[V8] rusty brake line connections
cheshirecatsbox at gmail.com
Fri Jan 23 11:48:34 PST 2009
I always just buy a can of coke. It works as well as any penetrant I've
On Fri, Jan 23, 2009 at 10:39 AM, Huw Powell <audi at humanspeakers.com> wrote:
> Kent McLean wrote:
> > From Grassroots Motorsports email:
> > <quote>
> > Unscrewing rusty brake lines is often an exercise in frustration.
> > We've got several tips this month to make the job easier on you
> > and your brake lines. First off, soak the connection in a high-quality
> > penetrating oil like CRC's Screwloose, Kroil or PB Blaster. Let
> > the oil soak in for several days before taking a wrench to the line.
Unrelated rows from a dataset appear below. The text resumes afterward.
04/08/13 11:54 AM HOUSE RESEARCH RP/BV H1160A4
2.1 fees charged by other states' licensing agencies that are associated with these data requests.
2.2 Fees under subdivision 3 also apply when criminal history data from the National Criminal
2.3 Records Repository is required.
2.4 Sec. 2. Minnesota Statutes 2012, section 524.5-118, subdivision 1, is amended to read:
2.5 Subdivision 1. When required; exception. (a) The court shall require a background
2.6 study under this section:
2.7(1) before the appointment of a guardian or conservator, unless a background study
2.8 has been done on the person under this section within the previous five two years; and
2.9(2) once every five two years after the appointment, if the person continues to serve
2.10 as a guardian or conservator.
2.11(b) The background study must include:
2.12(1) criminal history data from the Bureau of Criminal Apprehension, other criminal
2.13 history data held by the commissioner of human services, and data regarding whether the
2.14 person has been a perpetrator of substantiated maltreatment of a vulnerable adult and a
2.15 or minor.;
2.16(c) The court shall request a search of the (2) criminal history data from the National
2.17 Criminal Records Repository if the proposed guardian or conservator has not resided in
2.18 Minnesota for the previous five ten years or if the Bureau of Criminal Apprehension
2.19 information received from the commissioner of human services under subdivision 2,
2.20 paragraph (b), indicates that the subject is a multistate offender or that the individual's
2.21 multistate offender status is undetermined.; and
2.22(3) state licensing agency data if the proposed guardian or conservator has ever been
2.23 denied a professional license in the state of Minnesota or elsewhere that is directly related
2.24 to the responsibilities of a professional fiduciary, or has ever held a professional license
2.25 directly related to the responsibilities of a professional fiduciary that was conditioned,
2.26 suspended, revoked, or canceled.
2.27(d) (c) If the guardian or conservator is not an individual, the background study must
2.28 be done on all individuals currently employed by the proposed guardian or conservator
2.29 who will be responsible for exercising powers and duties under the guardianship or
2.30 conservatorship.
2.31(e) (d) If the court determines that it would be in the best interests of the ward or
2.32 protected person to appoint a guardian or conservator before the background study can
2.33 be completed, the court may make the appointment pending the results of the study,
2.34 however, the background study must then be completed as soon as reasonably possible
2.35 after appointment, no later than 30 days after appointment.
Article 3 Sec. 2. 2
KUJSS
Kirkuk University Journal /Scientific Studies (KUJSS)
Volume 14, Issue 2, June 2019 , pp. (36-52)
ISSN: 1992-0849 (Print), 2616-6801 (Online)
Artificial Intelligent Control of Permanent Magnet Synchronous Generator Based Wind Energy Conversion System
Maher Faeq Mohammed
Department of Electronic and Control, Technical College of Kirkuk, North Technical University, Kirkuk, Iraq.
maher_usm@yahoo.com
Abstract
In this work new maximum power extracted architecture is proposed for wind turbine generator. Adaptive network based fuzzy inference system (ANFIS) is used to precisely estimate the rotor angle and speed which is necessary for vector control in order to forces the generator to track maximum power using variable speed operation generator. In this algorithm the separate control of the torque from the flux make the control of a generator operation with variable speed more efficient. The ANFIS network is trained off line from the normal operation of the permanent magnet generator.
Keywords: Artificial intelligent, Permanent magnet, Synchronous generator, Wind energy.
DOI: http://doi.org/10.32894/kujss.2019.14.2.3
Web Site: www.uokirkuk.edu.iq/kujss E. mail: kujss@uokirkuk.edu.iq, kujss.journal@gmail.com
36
> > Second, be sure and use the proper flare wrench, as it will latch
> > onto a rusted fitting better than a standard open-ended wrench.
> > Finally, when you're getting ready to loosen the fitting, first tighten
> > the connection about 1/16 of an inch before you try to loosen it.
> > This will often be the difference between a stripped nut and one
> > that can be reused.
> > </>
> > I like the tip to let the penetrating oil sit for *several* days.
> > That stuff really works better when you give it time, lots
> > of time.
> Cyclo "breakaway" is also a good penetrant to use.
> Also, a trick one of the old pros next door uses (especially on
> bleeders) is to set up the wrench (or 6 pt socket/ratchet for a
> bleeder), and then use a tiny hammer to rap the wrench over and over.
> It acts like a very low torque impact wrench, and increases the chance
> of getting the bleeder out instead of breaking it.